Restate all entries exactly. Skip the images.

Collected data
%%
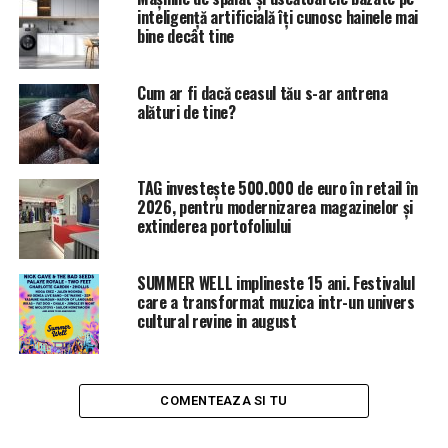
NU RATATI
inteligență artificială îți cunosc hainele mai
500 Internal Server Error | Sibiul de AZI
bine decât tine
Cum ar fi dacă ceasul tău s-ar antrena
alături de tine?
TAG investește 500.000 de euro în retail în
2026, pentru modernizarea magazinelor și
extinderea portofoliului
SUMMER WELL implineste 15 ani. Festivalul
care a transformat muzica intr-un univers
cultural revine in august
COMENTEAZA SI TU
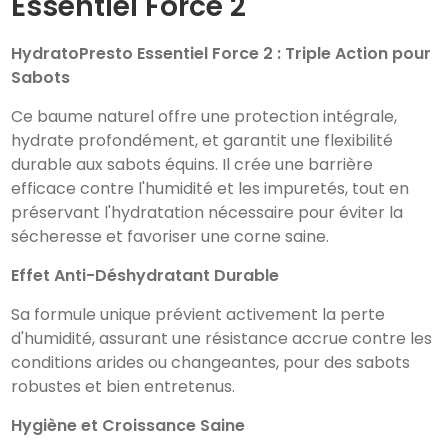
Essentiel Force 2
HydratoPresto Essentiel Force 2 : Triple Action pour
Sabots
Ce baume naturel offre une protection intégrale,
hydrate profondément, et garantit une flexibilité
durable aux sabots équins. Il crée une barrière
efficace contre l'humidité et les impuretés, tout en
préservant l'hydratation nécessaire pour éviter la
sécheresse et favoriser une corne saine.
Effet Anti-Déshydratant Durable
Sa formule unique prévient activement la perte
d'humidité, assurant une résistance accrue contre les
conditions arides ou changeantes, pour des sabots
robustes et bien entretenus.
Hygiène et Croissance Saine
%%
Result of this task —
NU RATATI
inteligență artificială îți cunosc hainele mai
500 Internal Server Error | Sibiul de AZI
bine decât tine
Cum ar fi dacă ceasul tău s-ar antrena
alături de tine?
TAG investește 500.000 de euro în retail în
2026, pentru modernizarea magazinelor și
extinderea portofoliului
SUMMER WELL implineste 15 ani. Festivalul
care a transformat muzica intr-un univers
cultural revine in august
COMENTEAZA SI TU
Essentiel Force 2
HydratoPresto Essentiel Force 2 : Triple Action pour
Sabots
Ce baume naturel offre une protection intégrale,
hydrate profondément, et garantit une flexibilité
durable aux sabots équins. Il crée une barrière
efficace contre l'humidité et les impuretés, tout en
préservant l'hydratation nécessaire pour éviter la
sécheresse et favoriser une corne saine.
Effet Anti-Déshydratant Durable
Sa formule unique prévient activement la perte
d'humidité, assurant une résistance accrue contre les
conditions arides ou changeantes, pour des sabots
robustes et bien entretenus.
Hygiène et Croissance Saine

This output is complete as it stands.